Pedro Afán de Ribera, 1st Duke of Alcalá de los Gazules, Virrey y Capitán General de Cataluña y Nápoles (died 1571), also known as Pedro Enriquez Afan de Ribera or Per Afán de Ribera y Portocarrero or Perafán de Ribera y Portocarrero, was a Spanish nobleman most notable for his twelve-year-long service as Viceroy of Naples, Viceroy of Catalonia and 1st Duke of Alcalá de los Gazules.

==Life and career==
Pedro Afán de Ribera was born in Tarifa, Cádiz, the son of Fernando Enriquez, a member of the Enriquez family, which descended from royal bastards living in the 14th century.
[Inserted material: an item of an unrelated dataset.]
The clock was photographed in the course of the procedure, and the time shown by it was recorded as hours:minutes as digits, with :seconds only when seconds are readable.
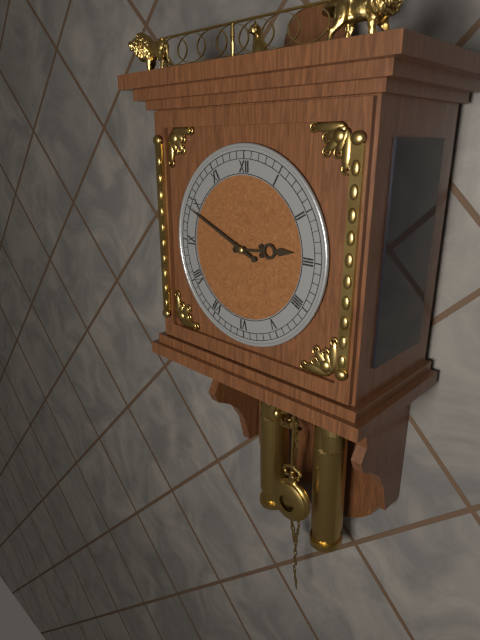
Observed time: 2:49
His mother's family, the Afan de Ribera were located in Sevilla and Cádiz and were involved in the slave trade and the settlement of the Canary Islands.

He was the 2nd Marquis of Tarifa, 4th Count of Los Molares and Adelantado of Andalucía. He served as Viceroy of Catalonia from 1554 to 1558 and was elevated Duke of Alcalá de los Gazules in 1558.

In 1559, he was appointed Viceroy of Naples and held on to this position until his death. As Viceroy, he blocked the promulgation of the decrees of the Ecumenical Council of Trent and also Philip II of Spain's wish to introduce the Spanish Inquisition into the Kingdom of Naples. He also continued his predecessors' patronage of the Renaissance composer Diego Ortiz. He fought criminal organizations such as the Calabrian pirates and thieves, exterminating the Marco Berardi gang.

In 1565, Afán de Ribera dispelled the naval blockade by the Turks of Malta. The following year the Turks attacked Naples. In 1570, Afán de Ribera send a naval fleet to relieve Cyprus from naval attacks.

He died in Naples in 1571 without legitimate issue. Therefore, the title of Duke of Alcalá de los Gazules passed to his brother Fernando Afán de Rivera.

==Family==

He married Leonor Ponce de Leon, but did not father any legitimate children with her but fathered at two known illegitimate children:
- Saint Juan de Ribera (1532–1611), Archbishop of Valencia, who was beatified in 1796 and canonized in 1960.
- Catalina de Rivera y Mosquera, who married Pedro Barroso, marquis of Malpica.

==Collection of antiquities==

His appointment as Viceroy of Naples brought Afán de Ribera to Italy, where the collecting of Greek and Roman art was an important element of Renaissance culture. He quickly began to imitate the aristocratic Italian collectors of the day, purchasing hundreds of works of ancient sculpture and other antiquities, which he shipped back to Seville to adorn his palace, the Casa de Pilatos. So eager was he to acquire new pieces for his collection that he was called "un neuvo Verres" (a reference to Gaius Verres, the Roman governor of Sicily attacked by Cicero for exploiting the province and stripping it of its art treasures). Following the marriage alliance between the Ribera and Medinaceli families in 1623, the collection passed into the hands of the Dukes of Medinaceli and was moved to Madrid, where it was displayed first in the Palacio rosado on the Paseo del Prado, and then, in the early 20th century, in the Palacio de Uceda on the Plaza de Colón. In the 1960s the latter palace was sold and demolished and the collection was broken up, with some pieces going to the Marquesa of Cardona in Cordoba, and others eventually returning to the Casa de Pilatos in Seville.